** TEXT PASSAGE follows **
I. ABA Ethics Opinions

The ABA issued ethics opinions 509, 510, 511, 512, and 513. These opinions are general in nature, but they may be of interest to environmental, energy, and resource law practitioners.

A. Disqualification to Prevent the Misuse of “Confidential Government Information” (February 28, 2024)

Formal Opinion 509 discussed Model Rule 1.11. Legal practitioners are required to prevent the misuse of confidential government information by lawyers representing private clients. This obligation specifically refers to information obtained under governmental authority that the government is prohibited from disclosing. If a legal practitioner acquires such information while serving as a government officer or employee, they cannot represent a private client whose interests are adverse to the person about whom the confidential information was acquired, in a matter where the use of that information could materially disadvantage that person.

B. Avoiding the Imputation of a Conflict of Interest When a Law Firm is Adverse to One of its Lawyer’s Prospective Clients (March 20, 2024)

Formal Opinion 510 clarified Model Rule 1.18 and a legal practitioners’ duty to avoid conflicts of interest. Practitioners who are approached by a prospective client but are not retained are disqualified from representing another client with interests adverse to the prospective client in the same or a substantially related matter if the lawyer received from the prospective client information that “could be significantly harmful” to the prospective client. This opinion outlines reasonable measures including cautioning clients not to disclose excessive details and conducting necessary preliminary conflict checks.

C. Confidentiality Obligations of Lawyers Posting to Listservs (May 8, 2024)

Formal Opinion 511 cautions legal practitioners against sharing representation-related information on listservs. Practitioners should avoid posting even hypothetical scenarios if they have not obtained the client’s consent and there is any risk of revealing the client’s identity.

D. Generative Artificial Intelligence Tools (July 29, 2024)

Formal Opinion 512 discusses the use of generative AI tools by legal practitioners. The opinion emphasizes duties of competence, confidentiality and communication surrounding the use of this technology. Practitioners must understand the tools they are using and ensure their actions protect client data. It is also essential that practitioners maintain their own independent judgment when utilizing these tools and understand the limitations of Gen AI tools.

E. Duty to Inquire into and Assess the Facts and Circumstances of Each Representation (August 23, 2024)

Formal Opinion 513 discusses amendments to Model Rule 1.16, which requires legal practitioners to investigate and assess the facts and circumstances of each representation. The revisions to the rule reinforce the previously implicit requirement that legal practitioners be vigilant in their initial consultations to mitigate risks of facilitating criminal or fraudulent activities. The opinion emphasizes a risk-based approach, wherein legal practitioners manage the depth of their inquiry based on factors such as the potential client’s identity, the nature of the transaction and the relevant jurisdictions. The opinion also reminds practitioners that they are required to withdraw from representation if they possess actual knowledge that their services will assist in crime or fraud.
** End of TEXT PASSAGE **
*TASK PROMPT*.
In the ABA ethics opinions passage, what does Formal Opinion 511 caution legal practitioners against? The lines play no part in this exercise.
** EXTRACTED INFORMATION follows **
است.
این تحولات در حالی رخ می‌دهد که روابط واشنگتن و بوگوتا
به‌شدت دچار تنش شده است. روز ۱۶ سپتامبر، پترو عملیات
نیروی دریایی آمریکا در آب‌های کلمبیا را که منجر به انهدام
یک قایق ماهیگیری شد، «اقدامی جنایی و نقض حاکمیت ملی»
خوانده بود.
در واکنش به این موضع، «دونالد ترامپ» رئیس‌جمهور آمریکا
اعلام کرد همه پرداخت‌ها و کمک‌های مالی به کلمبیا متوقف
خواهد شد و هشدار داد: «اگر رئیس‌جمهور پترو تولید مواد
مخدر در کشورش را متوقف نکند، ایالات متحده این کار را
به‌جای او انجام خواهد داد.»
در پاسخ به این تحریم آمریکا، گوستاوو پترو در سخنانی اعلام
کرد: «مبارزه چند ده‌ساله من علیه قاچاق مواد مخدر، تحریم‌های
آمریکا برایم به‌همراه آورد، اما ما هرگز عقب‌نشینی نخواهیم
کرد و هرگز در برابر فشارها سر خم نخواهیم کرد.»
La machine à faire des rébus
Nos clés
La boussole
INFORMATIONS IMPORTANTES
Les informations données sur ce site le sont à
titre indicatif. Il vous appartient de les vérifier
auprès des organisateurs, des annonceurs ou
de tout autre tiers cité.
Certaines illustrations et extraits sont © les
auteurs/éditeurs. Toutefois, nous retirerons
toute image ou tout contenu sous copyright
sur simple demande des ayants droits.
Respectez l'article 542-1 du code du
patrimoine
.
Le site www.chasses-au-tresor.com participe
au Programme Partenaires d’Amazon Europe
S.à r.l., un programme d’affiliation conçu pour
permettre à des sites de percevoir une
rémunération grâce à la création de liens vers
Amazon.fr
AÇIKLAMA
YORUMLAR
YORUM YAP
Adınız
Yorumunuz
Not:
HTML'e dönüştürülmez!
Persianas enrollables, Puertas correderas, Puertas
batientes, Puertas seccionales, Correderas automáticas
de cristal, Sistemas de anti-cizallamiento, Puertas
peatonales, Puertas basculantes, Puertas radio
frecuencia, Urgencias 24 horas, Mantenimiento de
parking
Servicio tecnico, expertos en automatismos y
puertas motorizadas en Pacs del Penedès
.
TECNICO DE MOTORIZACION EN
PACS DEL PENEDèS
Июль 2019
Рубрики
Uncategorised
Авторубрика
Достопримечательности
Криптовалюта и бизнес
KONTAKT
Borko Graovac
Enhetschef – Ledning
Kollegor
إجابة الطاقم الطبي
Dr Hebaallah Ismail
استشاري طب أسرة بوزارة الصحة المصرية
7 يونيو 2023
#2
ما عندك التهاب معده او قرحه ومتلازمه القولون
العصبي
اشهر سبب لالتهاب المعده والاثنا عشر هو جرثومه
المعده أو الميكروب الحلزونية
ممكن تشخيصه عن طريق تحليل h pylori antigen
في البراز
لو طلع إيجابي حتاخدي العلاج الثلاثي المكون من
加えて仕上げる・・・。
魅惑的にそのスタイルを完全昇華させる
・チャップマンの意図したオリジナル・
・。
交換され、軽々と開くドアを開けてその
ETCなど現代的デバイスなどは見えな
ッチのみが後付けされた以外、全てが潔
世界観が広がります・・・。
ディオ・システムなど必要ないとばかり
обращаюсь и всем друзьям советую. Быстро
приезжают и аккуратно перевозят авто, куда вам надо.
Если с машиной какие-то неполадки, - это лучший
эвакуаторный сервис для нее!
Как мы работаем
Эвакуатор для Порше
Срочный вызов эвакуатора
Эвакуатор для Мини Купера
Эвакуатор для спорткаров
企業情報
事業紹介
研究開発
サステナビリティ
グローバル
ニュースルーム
** End of EXTRACTED INFORMATION **
*SOLUTION FOR THIS EXERCISE*.
Sharing representation-related information on listservs.